The strangest thing about looking up at suffering is what you suddenly glean, or perhaps convince yourself you have gleaned, about the Divine. This is no less true at nine than it is at ninety-nine, or at least I imagine it to be so. The irony of damnation is that like decomposition its entry lacks the savage intensity of its contents which is likely why I detest hearing the word “damn” roll off the lips of those who fail to understand such things. Something wholly other is at work in the world and only in the accumulated mass of dying can one fully glimpse its terrible beauty and call it damned.

My shrieks were thin and high pitched, like some grandmother reciting lines of Giovanni in a broken opera; the world itself the stage and those crumbling leaves the vibrating seat on which each sound wave sat and churned and bounced; and even wandered. I’ve been told and believe it is true that all sound is interpreted by the broken connection of nerve to bone; and in our case as human beings this severing is not between one singular bone and its nerves, but rather three tiny bones in particular. It would seem that even our most tender interpretations are rooted in a skeletal reality, like a child’s nightmare the greatest of Nature’s conductors usher forth movements to us of the Divine Spirit; and these are received unintentionally into our an empirical, Trinitarian disposition.

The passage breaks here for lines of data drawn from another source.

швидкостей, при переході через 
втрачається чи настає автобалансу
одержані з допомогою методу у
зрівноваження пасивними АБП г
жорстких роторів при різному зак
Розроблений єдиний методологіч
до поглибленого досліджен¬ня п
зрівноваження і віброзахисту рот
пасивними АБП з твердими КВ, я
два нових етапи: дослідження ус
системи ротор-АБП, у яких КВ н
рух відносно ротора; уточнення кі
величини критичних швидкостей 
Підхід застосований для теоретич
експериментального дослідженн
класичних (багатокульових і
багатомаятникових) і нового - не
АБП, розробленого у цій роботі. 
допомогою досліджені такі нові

They came running, these entities from which I sprang. My father first followed closely by my mother. Firm hands pulled me away from the curbside and directed me into the house. But I watched from the window as my father scooped each feline bit of her up to the sun with a flathead gravel shovel. In his defense, there would have been no other way to retrieve the dead kitten and this too gives me pause to consider how quickly our warm substance entwines with the inanimate only to dry and cool and stick there upon the asphalts of cosmic paths; all that we are even in our most rudimentary forms is cuddled and hunkered down as if to resist the most prying instruments of man.

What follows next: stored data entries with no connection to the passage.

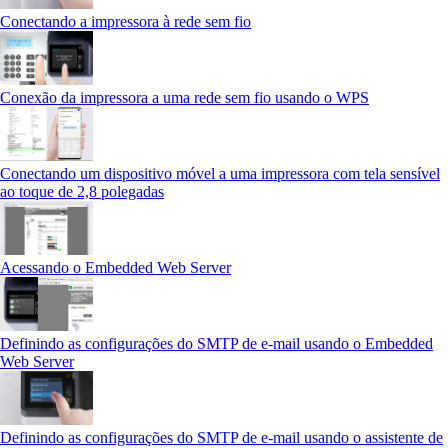
Conectando a impressora à rede sem fio
Conexão da impressora a uma rede sem fio usando o WPS
Conectando um dispositivo móvel a uma impressora com tela sensível
ao toque de 2,8 polegadas
Acessando o Embedded Web Server
Definindo as configurações do SMTP de e-mail usando o Embedded
Web Server
Definindo as configurações do SMTP de e-mail usando o assistente de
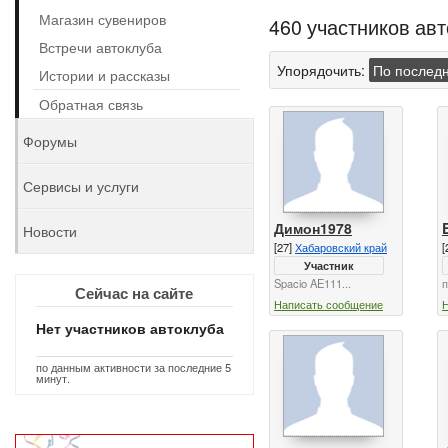
Магазин сувениров
460 участников ав
Встречи автоклуба
Упорядочить:
По послед
Истории и рассказы
Обратная связь
Форумы
Сервисы и услуги
Димон1978
Новости
[27]
Хабаровский край
[
Участник
Spacio AE111...
п
Сейчас на сайте
Написать сообщение
Нет участников автоклуба
по данным активности за последние 5
минут.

When I returned to the scene there was only a deep red stain settled between the rough black nodules of pavement; and one more thing: a white chip of skull, flaked off and reflecting a fading light which would serve for me as a lasting dim image of the pain and the sullen realization that autumn was never bound by a turning earth or the wobble of rock in deep space. Autumn comes from someplace wholly other: Hallowed Be Thy name.